Kampung Bandaran merupakan salah satu kampung nelayan yang berada di Kabupaten Bangkalan, yang merupakan sebuah kabupaten di Pulau Madura, Provinsi Jawa Timur, Indonesia. Ibukotanya adalah Bangkalan. Kabupaten ini terletak di ujung paling barat Pulau Madura yang besar pulaunya kurang lebih 5.250 km2 (lebih kecil daripada pulau Bali); berbatasan dengan Laut Jawa di utara, Kabupaten Sampang di timur, serta Selat Madura di selatan dan barat.

Madura Barat, sebagai salah satu wilayah di Pulau Madura, dalam tautan regional kedudukan dan perannya cukup strategis. Karena wilayah ini menjadi pintu gerbang Pulau Madura, maka tidak tertutup kemungkinan seluruh aspek budaya luar masuk ke wilayah tersebut. Budaya masuk melalui baik masyarakat luar yang membawa aspek budaya aslinya, maupun masyarakat Madura sendiri merantau dan kembali membawa aspek budaya perantauan. Hal ini telah ditunjukkan oleh sejarah kebudayaan Madura (De Graff, 74 : 210 : Tjiptoadmodjo, 83 : 298).

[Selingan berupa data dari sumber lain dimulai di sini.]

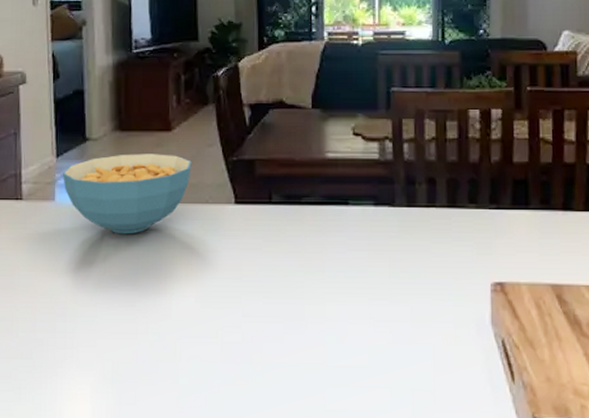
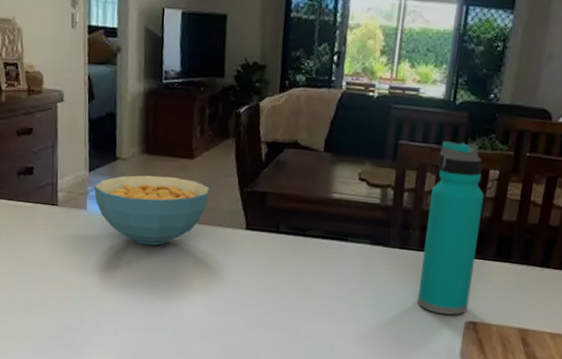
water bottle: none [433,82,492,277] -> present [417,141,484,315]

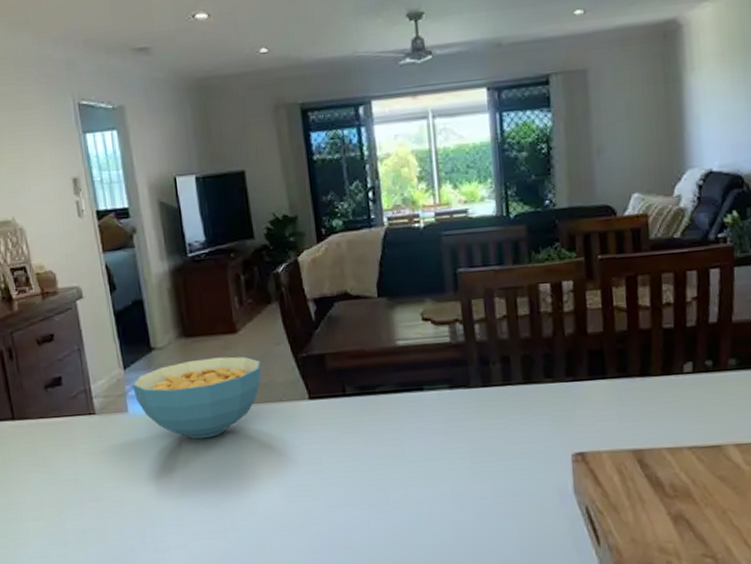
water bottle: present [417,141,484,315] -> none [503,256,572,451]

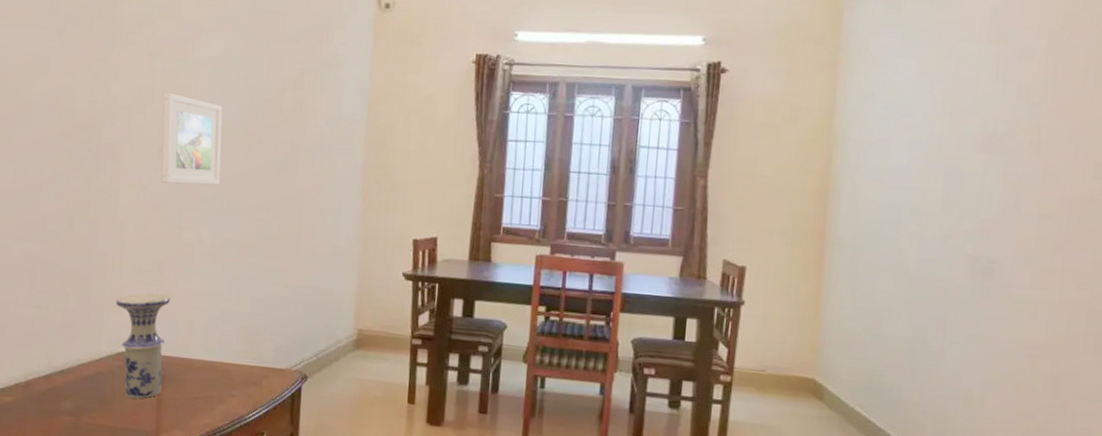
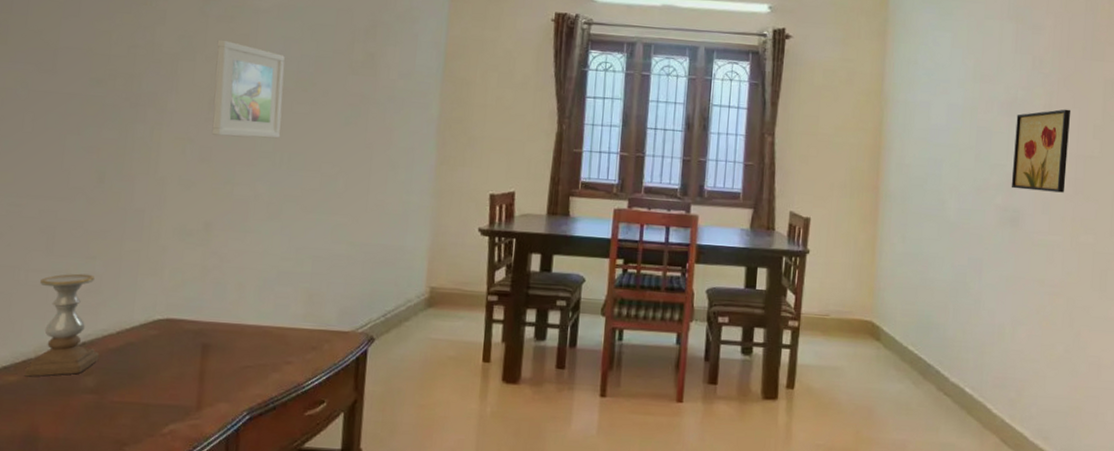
candle holder: none [17,308,75,399] -> present [24,273,100,377]
vase: present [116,293,170,399] -> none [153,254,219,371]
wall art: none [985,144,1066,242] -> present [1011,109,1071,193]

Kampung Bandaran termasuk perkampungan nelayan tradisional khas Madura. Namun seiring perkembangan arus informasi dan transportasi, menyebabkan adanya perkembangan dan pergeseran arsitektur yang semula merupakan arsitektur tradisional cenderung meniru arsitektur luar daerah dimana bangunannya telah bersifat permanen.


Bagian Inti


Kabupaten Bangkalan





Kabupaten Bangkalan terletak di ujung barat pulau Madura, secara geografis - Bujur Timur 1120 40’ 06” – 1130 08’ 04”- Lintang Selatan 60 51’ 39” – 70 50’. Dengan batas-batas wilayah : Batas Wilayah Sebelah Utara berbatasan dengan Laut Jawa, Sebelah Selatan berbatasan dengan Selat Madura, Sebelah Barat berbatasan dengan Selat Madura, Sebelah Timur berbatasan dengan Kab. Sampang. Dari segi geografis ini Kab. Bangkalan mempunyai keuntungan yang sangat strategis, karena berdekatan dengan Surabaya yang merupakan pusat perdagangan di Jawa Timur. Kabupaten Bangkalan merupakan daerah Pengembangan Industri GERBANG KERTASUSILA, dan termasuk dalam Pengembangan Kota Surabaya atau yang lebih dikenal dengan Surabaya Urban Development Policy. Kabupaten Bangkalan terdiri dari 18 kecamatan, 281 desa, dengan luas wilayah 1.260,14 km².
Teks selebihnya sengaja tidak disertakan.